NVIDIA’s TensorRT is a high-performance deep learning inference optimizer and runtime that gives low-latency and high-throughput inference on CUDA-enabled GPUs. TensorRT can optimize and speed up models trained in frameworks like TensorFlow, PyTorch, and MXNet, enabling efficient deployment on various platforms, from embedded systems to data centers.
import tensorrt as trt # Load pre-trained model model = load_model(...) # Create TensorRT engine logger = trt.Logger(trt.Logger.INFO) builder = trt.Builder(logger) network = builder.create_network() parser = trt.OnnxParser(network, logger) # Parse and optimize model success = parser.parse_from_file(model_path) engine = builder.build_cuda_engine(network) # Run inference on GPU context = engine.create_execution_context() inputs, outputs, bindings, stream = allocate_buffers(engine) # Set input data and run inference set_input_data(inputs, input_data) context.execute_async_v2(bindings=bindings, stream_handle=stream.ptr) # Process output # ...
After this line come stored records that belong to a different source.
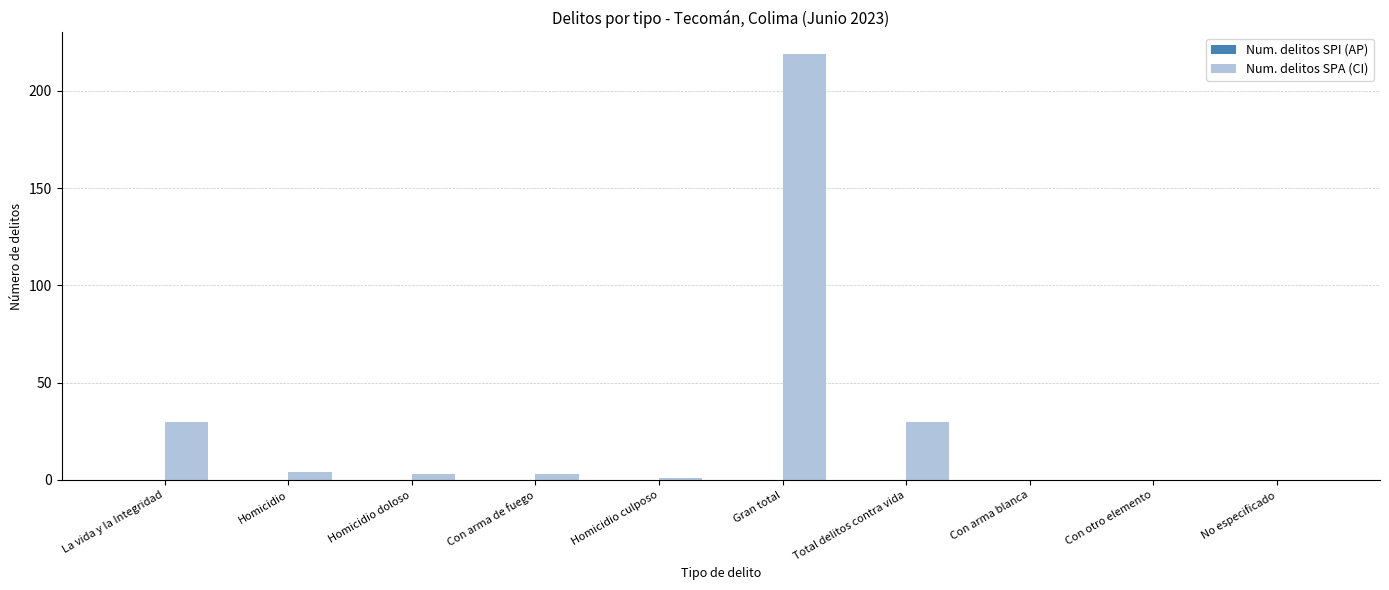

What is the sum of all values?

290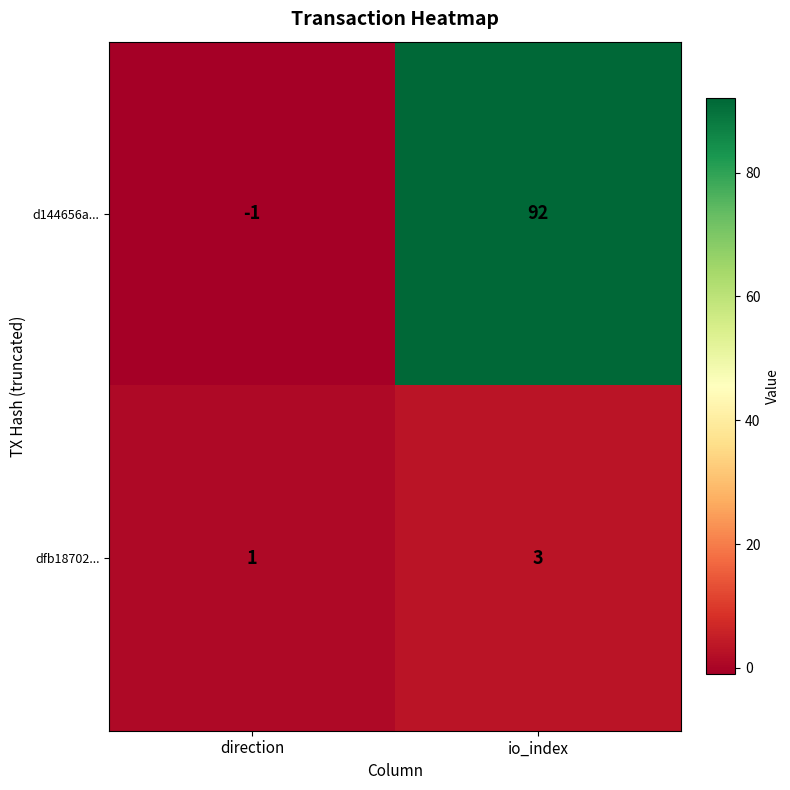

Is it true that dfb18702... equals 2 at direction?

False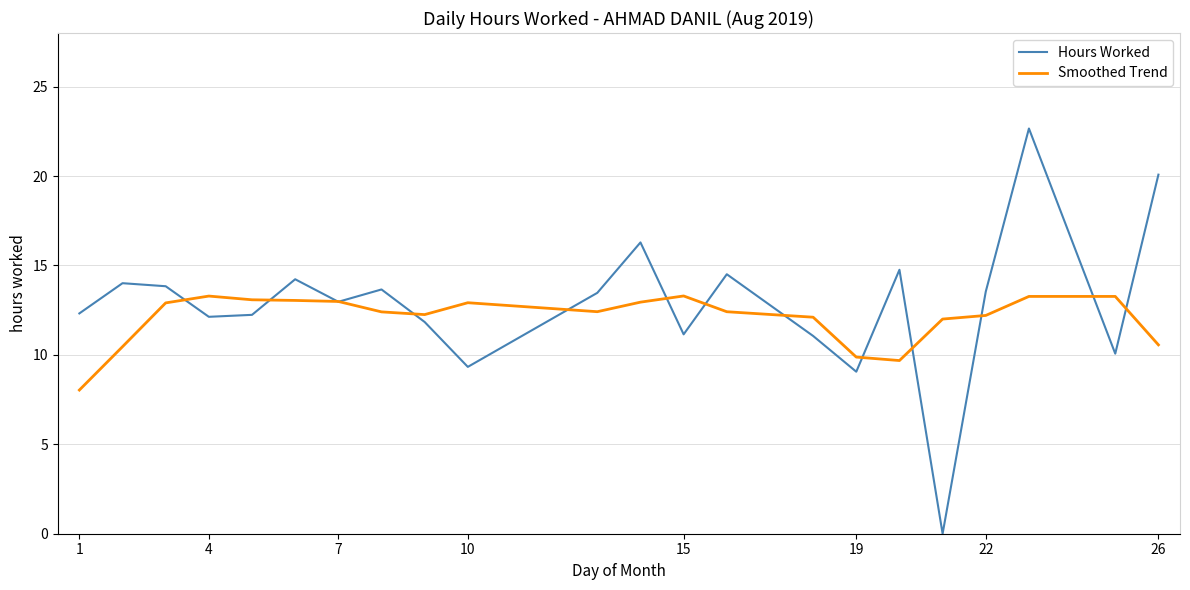

What is the highest value of the Smoothed Trend series?

13.3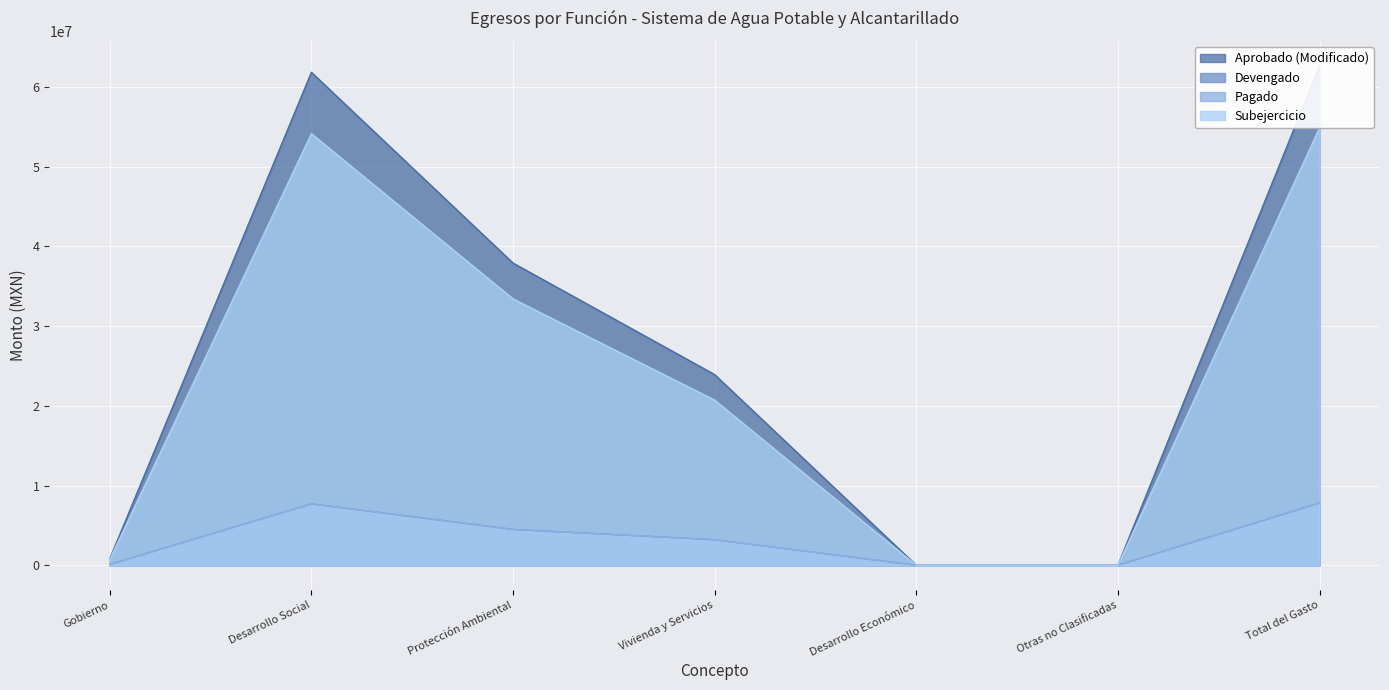

What is the label of the 7th point from the right?

Gobierno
In this instance, we exhibit using TensorRT for deploying a pre-trained deep learning model on a CUDA-enabled GPU. The model is first parsed and optimized by TensorRT, which generates a highly optimized inference engine tailored for the particular model and hardware. This engine can then be used to perform efficient inference on the GPU, leveraging CUDA for accelerated computation.
Conclusion
The mix of GPUs and CUDA has been instrumental in driving the advancements in large language models, computer vision, speech recognition, and various other domains of deep learning. By harnessing the parallel processing capabilities of GPUs and the optimized libraries provided by CUDA, researchers and developers can train and deploy increasingly complex models with high efficiency.
As the sector of AI continues to evolve, the importance of GPUs and CUDA will only grow. With much more powerful hardware and software optimizations, we are able to expect to see further breakthroughs in the event and deployment of AI systems, pushing the boundaries of what is feasible.